Provided data:
- Opening Delimiter -
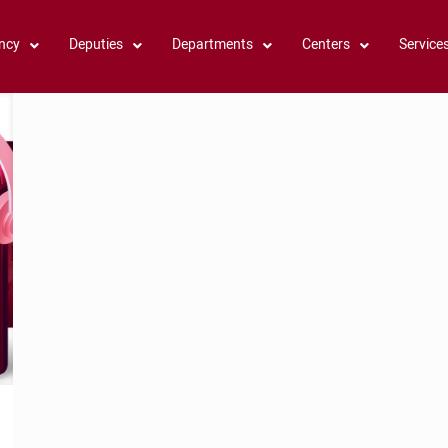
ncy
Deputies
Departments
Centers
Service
- Closing Delimiter -
- Opening Delimiter -
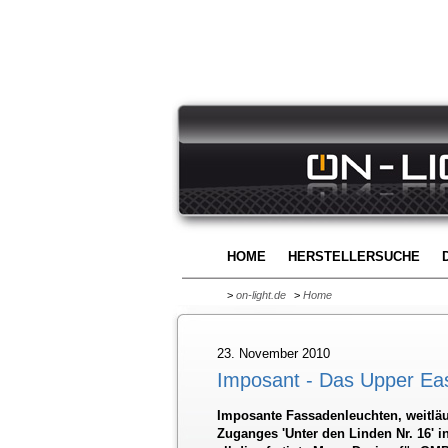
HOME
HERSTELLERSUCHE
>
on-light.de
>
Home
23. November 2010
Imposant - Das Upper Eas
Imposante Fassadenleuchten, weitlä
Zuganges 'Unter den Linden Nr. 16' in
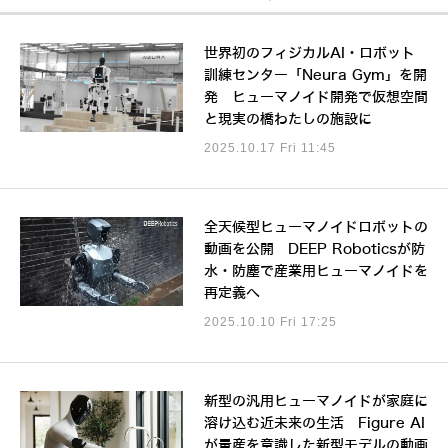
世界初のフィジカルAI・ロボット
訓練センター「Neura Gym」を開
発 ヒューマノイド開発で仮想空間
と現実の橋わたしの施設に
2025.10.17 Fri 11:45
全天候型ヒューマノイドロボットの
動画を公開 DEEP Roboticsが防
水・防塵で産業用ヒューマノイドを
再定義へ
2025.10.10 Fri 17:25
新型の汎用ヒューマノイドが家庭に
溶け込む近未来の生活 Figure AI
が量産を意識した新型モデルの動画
- Closing Delimiter -
Using the data above, transcribe the lines that run from the line with "訓練センター「Neura Gym」を開" to the line with "が量産を意識した新型モデルの動画", both ends kept, and output nothing else.

訓練センター「Neura Gym」を開
発 ヒューマノイド開発で仮想空間
と現実の橋わたしの施設に
2025.10.17 Fri 11:45
全天候型ヒューマノイドロボットの
動画を公開 DEEP Roboticsが防
水・防塵で産業用ヒューマノイドを
再定義へ
2025.10.10 Fri 17:25
新型の汎用ヒューマノイドが家庭に
溶け込む近未来の生活 Figure AI
が量産を意識した新型モデルの動画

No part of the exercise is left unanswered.